Mister Obama, come dovrei chiamarla, Hussein o Barak? Dipende?
Mister Obama, i palestinesi vogliono la pace e la sicurezza , peace and security, eliminando Israele e lo dicono chiaro e tondo. Possibile che lei non lo capisca? Possibile che nemmeno il Santo padre lo abbia capito quando e' venuto qui a dissertare contro "il Muro" che a noi dà la vita e, si, la sicurezza.
E' mai possibile che non capiate niente voi grandi del mondo?
I palestinesi vogliono:
1. Far entrare in Israele tutti i profughi palestinesi attualmente viventi, senza diritti umani ( ma nessuno ne parla), nei paesi arabi. L'URNWA stessa si e' fatta una legge ad hoc e cioe' che i palestinesi sarebbero stati, unico popolo al mondo, profughi a vita e per diritto ereditario.

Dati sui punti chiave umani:
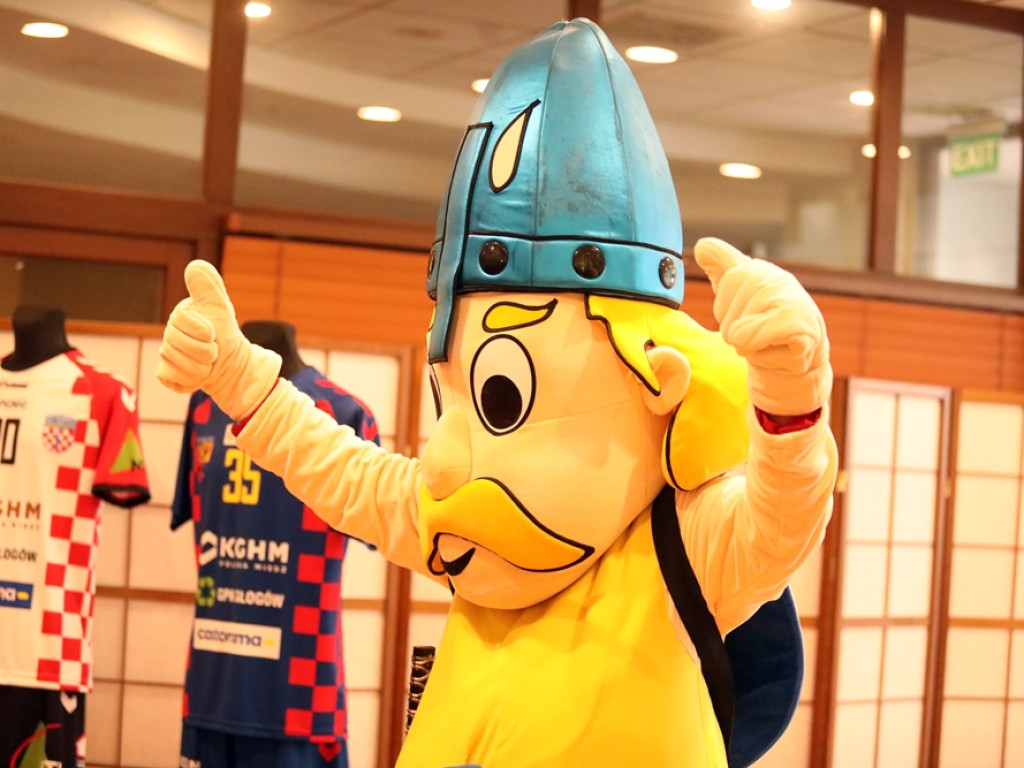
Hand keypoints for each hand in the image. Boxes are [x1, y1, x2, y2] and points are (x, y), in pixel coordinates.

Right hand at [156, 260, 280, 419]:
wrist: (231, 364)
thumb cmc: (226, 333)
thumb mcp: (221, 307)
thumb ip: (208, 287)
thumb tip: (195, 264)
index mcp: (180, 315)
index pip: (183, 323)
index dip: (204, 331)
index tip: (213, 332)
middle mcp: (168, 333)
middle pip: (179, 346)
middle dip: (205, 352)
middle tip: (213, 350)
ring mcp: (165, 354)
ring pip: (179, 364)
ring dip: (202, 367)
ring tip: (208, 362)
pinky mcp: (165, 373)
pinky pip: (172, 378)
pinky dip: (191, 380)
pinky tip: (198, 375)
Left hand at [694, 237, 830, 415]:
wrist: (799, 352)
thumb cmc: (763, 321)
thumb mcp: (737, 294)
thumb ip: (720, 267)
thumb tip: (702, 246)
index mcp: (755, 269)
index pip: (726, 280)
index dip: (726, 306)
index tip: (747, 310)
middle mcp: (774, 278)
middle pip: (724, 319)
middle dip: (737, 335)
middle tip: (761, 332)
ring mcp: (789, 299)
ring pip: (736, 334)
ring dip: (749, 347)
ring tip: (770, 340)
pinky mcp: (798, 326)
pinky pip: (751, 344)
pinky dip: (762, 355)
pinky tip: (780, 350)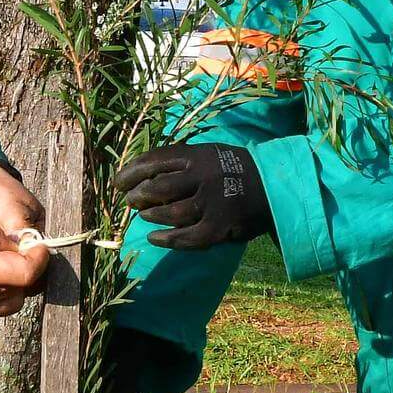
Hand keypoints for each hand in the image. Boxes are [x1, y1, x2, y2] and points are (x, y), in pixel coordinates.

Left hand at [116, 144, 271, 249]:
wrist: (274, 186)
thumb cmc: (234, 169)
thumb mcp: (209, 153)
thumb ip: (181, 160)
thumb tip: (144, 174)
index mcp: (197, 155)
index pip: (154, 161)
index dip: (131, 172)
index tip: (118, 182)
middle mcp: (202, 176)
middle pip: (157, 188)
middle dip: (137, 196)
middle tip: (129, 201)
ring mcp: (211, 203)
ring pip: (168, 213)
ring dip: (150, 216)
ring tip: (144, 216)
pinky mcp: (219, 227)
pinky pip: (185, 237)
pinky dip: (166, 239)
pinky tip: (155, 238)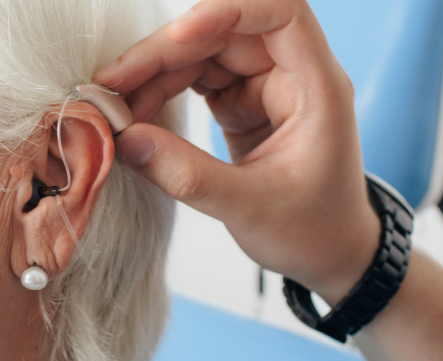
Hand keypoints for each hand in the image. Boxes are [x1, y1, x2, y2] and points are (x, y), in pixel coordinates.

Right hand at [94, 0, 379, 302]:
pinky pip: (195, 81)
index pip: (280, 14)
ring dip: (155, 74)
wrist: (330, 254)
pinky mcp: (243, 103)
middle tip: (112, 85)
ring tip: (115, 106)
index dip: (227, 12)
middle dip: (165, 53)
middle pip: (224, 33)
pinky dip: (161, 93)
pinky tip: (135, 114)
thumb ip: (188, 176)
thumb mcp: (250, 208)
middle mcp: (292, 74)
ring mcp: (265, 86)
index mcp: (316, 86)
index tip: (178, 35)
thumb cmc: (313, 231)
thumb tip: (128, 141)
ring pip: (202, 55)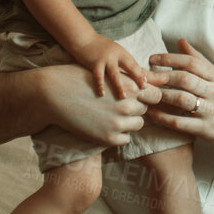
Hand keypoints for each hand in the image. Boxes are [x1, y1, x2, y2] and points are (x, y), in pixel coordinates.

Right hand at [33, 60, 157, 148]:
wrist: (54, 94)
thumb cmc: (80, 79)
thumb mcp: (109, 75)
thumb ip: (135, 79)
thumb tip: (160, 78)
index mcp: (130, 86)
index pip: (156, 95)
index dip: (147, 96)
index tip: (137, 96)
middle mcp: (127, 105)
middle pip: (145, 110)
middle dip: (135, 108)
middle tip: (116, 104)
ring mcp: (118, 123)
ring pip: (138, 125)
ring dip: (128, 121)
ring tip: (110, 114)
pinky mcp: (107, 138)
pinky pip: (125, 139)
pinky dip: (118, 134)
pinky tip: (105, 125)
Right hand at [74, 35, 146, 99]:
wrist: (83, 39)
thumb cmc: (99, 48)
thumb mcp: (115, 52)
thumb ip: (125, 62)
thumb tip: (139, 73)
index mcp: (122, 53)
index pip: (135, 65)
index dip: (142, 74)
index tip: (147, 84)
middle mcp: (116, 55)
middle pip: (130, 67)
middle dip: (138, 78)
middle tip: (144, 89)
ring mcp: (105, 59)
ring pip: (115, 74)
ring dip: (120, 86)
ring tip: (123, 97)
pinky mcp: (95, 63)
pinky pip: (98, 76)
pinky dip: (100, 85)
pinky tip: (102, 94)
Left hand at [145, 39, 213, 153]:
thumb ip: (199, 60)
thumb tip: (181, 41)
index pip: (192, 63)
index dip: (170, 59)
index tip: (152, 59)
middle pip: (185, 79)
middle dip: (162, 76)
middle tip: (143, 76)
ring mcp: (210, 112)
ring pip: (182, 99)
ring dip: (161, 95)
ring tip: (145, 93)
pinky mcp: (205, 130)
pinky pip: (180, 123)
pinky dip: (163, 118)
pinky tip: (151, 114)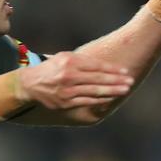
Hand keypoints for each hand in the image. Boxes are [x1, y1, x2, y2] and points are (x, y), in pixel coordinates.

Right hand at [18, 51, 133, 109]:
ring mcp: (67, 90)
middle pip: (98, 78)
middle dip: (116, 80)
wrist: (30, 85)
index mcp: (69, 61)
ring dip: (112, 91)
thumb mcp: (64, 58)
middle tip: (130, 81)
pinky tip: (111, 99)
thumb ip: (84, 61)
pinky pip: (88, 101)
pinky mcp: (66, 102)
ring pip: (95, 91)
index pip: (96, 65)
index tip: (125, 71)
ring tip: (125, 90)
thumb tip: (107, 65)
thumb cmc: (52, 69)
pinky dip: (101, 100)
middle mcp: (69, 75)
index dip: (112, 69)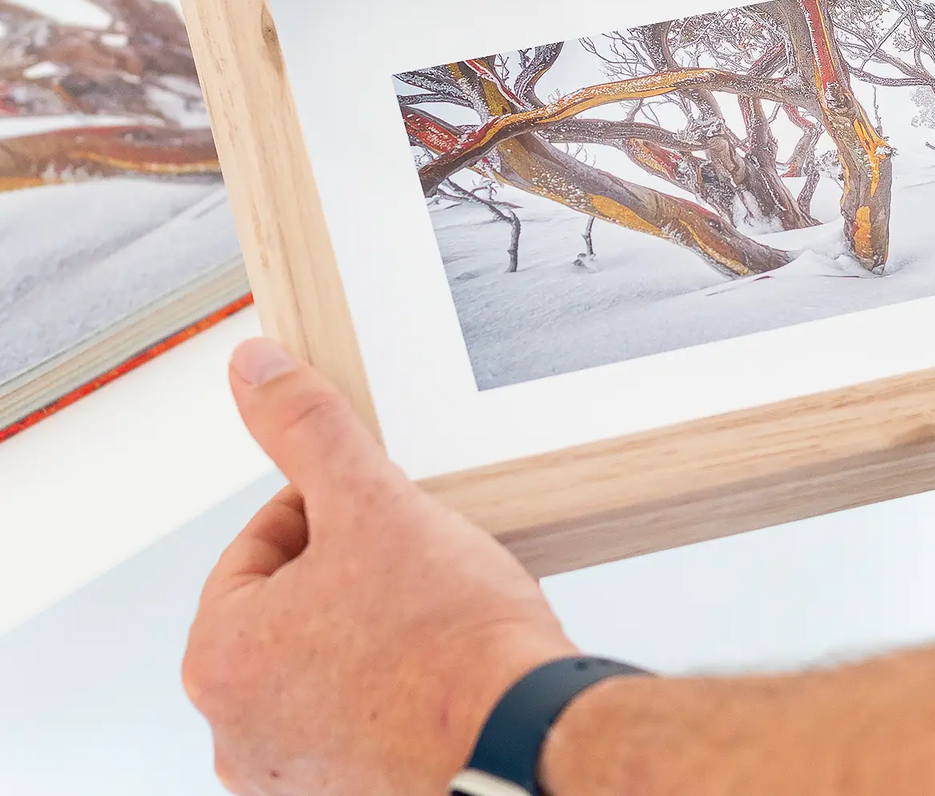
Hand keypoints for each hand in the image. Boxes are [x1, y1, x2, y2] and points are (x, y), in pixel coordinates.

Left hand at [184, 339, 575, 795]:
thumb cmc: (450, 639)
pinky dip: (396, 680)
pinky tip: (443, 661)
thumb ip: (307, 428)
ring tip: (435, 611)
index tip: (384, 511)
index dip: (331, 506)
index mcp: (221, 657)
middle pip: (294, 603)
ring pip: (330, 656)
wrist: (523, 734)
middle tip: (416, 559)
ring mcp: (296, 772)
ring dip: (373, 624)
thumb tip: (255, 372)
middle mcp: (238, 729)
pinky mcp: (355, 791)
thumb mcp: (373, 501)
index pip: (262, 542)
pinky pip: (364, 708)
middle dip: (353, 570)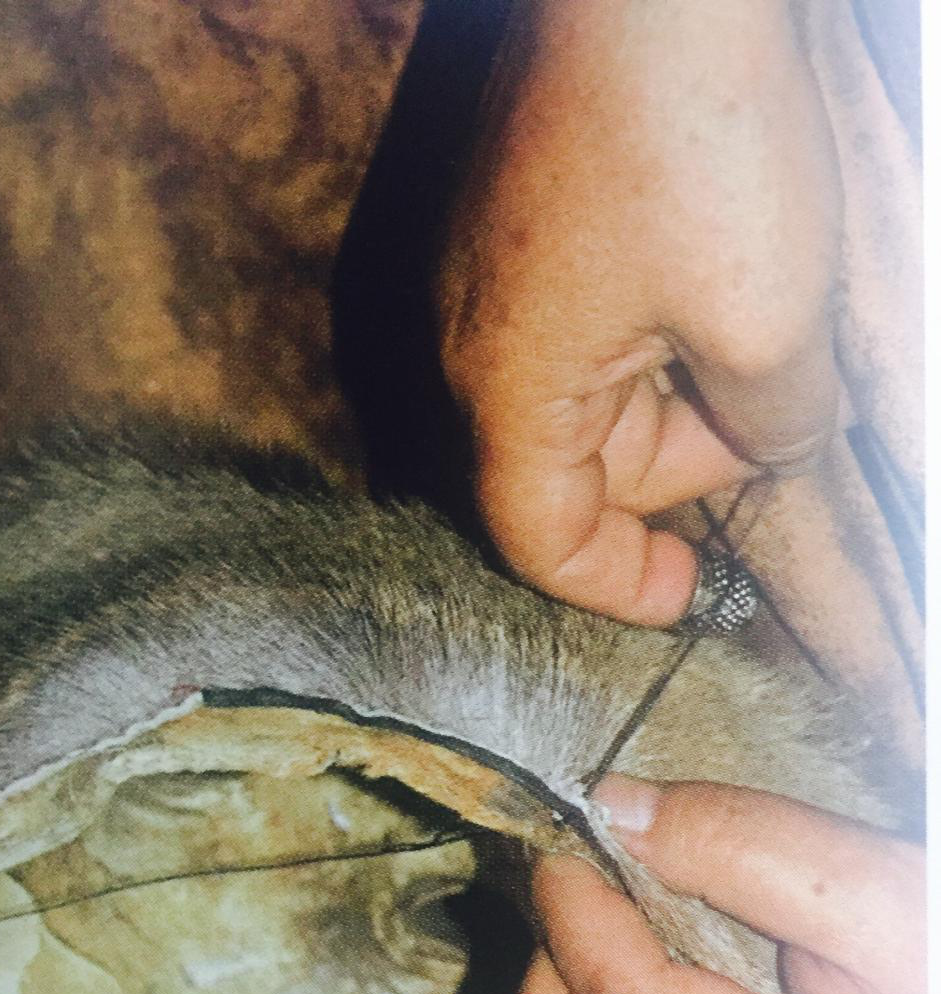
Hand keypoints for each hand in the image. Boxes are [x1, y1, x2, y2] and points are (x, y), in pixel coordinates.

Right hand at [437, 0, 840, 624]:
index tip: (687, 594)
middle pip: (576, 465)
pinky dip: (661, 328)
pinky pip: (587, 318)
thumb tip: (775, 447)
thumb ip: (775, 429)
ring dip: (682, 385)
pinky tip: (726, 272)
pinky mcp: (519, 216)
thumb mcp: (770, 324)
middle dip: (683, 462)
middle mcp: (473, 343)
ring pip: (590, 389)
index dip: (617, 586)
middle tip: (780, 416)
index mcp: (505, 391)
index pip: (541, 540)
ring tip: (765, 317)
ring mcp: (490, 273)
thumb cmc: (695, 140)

> **COMPITI DELL'ESERCIZIO**:
1) Riscrivi il passo del testo di studio che comincia con "Mister Obama, come" e termina con "per diritto ereditario.".
2) Trascrivi tutte le frasi del testo di studio che terminano con un punto interrogativo.
Le voci provengono da un'altra fonte.

> **SOLUZIONI PER COMPITO**:
1)
Mister Obama, come dovrei chiamarla, Hussein o Barak? Dipende?
Mister Obama, i palestinesi vogliono la pace e la sicurezza , peace and security, eliminando Israele e lo dicono chiaro e tondo. Possibile che lei non lo capisca? Possibile che nemmeno il Santo padre lo abbia capito quando e' venuto qui a dissertare contro "il Muro" che a noi dà la vita e, si, la sicurezza.
E' mai possibile che non capiate niente voi grandi del mondo?
I palestinesi vogliono:
1. Far entrare in Israele tutti i profughi palestinesi attualmente viventi, senza diritti umani ( ma nessuno ne parla), nei paesi arabi. L'URNWA stessa si e' fatta una legge ad hoc e cioe' che i palestinesi sarebbero stati, unico popolo al mondo, profughi a vita e per diritto ereditario.

2)
Mister Obama, come dovrei chiamarla, Hussein o Barak?
Dipende?
Possibile che lei non lo capisca?
E' mai possibile che non capiate niente voi grandi del mondo?